··· GIVEN RECORDS ···
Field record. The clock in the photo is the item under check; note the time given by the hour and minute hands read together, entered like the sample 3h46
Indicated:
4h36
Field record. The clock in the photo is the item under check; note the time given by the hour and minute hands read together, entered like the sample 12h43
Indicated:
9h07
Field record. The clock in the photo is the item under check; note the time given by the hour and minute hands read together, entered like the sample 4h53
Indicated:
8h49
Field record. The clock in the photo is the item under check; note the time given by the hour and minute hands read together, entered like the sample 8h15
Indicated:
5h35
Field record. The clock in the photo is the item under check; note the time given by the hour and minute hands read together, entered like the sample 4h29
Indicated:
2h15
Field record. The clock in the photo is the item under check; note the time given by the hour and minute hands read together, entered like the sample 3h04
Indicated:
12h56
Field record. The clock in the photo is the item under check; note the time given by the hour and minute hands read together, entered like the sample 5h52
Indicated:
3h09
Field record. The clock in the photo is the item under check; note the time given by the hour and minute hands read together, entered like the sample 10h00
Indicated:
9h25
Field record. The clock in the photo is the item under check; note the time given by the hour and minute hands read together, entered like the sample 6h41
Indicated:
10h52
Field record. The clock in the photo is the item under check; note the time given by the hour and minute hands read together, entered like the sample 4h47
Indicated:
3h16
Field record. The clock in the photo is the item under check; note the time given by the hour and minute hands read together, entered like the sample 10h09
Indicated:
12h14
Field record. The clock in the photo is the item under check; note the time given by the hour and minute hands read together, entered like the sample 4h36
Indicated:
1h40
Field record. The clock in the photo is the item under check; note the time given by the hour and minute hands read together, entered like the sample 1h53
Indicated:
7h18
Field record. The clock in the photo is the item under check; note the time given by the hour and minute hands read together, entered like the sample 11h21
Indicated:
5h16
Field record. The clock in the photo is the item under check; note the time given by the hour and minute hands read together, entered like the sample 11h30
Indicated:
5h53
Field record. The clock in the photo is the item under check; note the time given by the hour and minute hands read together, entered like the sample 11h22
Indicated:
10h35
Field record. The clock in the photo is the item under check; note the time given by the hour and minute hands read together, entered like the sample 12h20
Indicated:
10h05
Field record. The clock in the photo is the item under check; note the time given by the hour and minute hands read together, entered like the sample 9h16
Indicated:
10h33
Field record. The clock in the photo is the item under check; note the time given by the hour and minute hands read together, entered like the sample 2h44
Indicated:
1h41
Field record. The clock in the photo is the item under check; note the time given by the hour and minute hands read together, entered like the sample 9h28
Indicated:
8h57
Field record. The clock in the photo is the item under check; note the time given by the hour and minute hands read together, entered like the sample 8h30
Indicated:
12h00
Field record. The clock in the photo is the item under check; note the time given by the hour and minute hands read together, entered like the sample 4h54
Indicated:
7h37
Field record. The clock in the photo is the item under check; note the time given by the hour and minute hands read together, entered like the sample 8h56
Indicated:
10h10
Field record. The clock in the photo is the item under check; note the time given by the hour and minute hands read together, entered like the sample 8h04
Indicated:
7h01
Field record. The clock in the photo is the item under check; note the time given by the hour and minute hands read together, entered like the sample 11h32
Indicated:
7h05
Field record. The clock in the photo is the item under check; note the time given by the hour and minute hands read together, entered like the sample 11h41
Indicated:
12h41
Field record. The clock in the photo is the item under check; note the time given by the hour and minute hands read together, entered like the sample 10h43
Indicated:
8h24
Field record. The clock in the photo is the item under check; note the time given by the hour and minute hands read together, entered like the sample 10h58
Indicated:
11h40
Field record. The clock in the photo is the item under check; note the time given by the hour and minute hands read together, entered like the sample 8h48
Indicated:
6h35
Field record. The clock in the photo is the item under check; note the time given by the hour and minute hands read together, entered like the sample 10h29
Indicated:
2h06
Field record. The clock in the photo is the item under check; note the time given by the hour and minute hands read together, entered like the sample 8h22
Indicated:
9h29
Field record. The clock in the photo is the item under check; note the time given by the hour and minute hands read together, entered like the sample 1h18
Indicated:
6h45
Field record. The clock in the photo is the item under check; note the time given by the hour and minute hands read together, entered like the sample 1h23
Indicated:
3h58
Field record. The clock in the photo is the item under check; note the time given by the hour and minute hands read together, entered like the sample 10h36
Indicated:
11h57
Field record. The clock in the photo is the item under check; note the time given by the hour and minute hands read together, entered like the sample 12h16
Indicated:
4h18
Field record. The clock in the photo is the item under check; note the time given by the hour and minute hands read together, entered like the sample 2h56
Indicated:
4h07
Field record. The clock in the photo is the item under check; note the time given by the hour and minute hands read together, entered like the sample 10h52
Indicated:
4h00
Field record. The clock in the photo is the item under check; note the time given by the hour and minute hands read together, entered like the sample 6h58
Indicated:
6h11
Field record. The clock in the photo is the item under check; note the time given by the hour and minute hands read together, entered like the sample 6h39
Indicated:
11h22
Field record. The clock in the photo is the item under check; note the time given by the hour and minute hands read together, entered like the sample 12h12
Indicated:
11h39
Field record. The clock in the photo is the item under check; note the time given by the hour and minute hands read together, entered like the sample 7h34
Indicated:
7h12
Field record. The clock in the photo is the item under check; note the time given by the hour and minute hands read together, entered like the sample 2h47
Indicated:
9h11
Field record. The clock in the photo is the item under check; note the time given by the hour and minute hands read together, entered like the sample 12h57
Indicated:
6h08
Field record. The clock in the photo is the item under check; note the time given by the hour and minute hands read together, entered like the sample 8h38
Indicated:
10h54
···
** WRITTEN TASK **
Please render the records from the line containing "the sample 12h12" through the end of the records as a two-column CSV with the headers entry_text and reading. Give one row for each record: its text goes under entry_text and its answer under reading, each in a single quoted field, with line breaks turned into spaces.

** OUTPUT FOR THIS EXERCISE **
entry_text,reading
"Field record. The clock in the photo is the item under check; note the time given by the hour and minute hands read together, entered like the sample 12h12 Indicated:","11h39"
"Field record. The clock in the photo is the item under check; note the time given by the hour and minute hands read together, entered like the sample 7h34 Indicated:","7h12"
"Field record. The clock in the photo is the item under check; note the time given by the hour and minute hands read together, entered like the sample 2h47 Indicated:","9h11"
"Field record. The clock in the photo is the item under check; note the time given by the hour and minute hands read together, entered like the sample 12h57 Indicated:","6h08"
"Field record. The clock in the photo is the item under check; note the time given by the hour and minute hands read together, entered like the sample 8h38 Indicated:","10h54"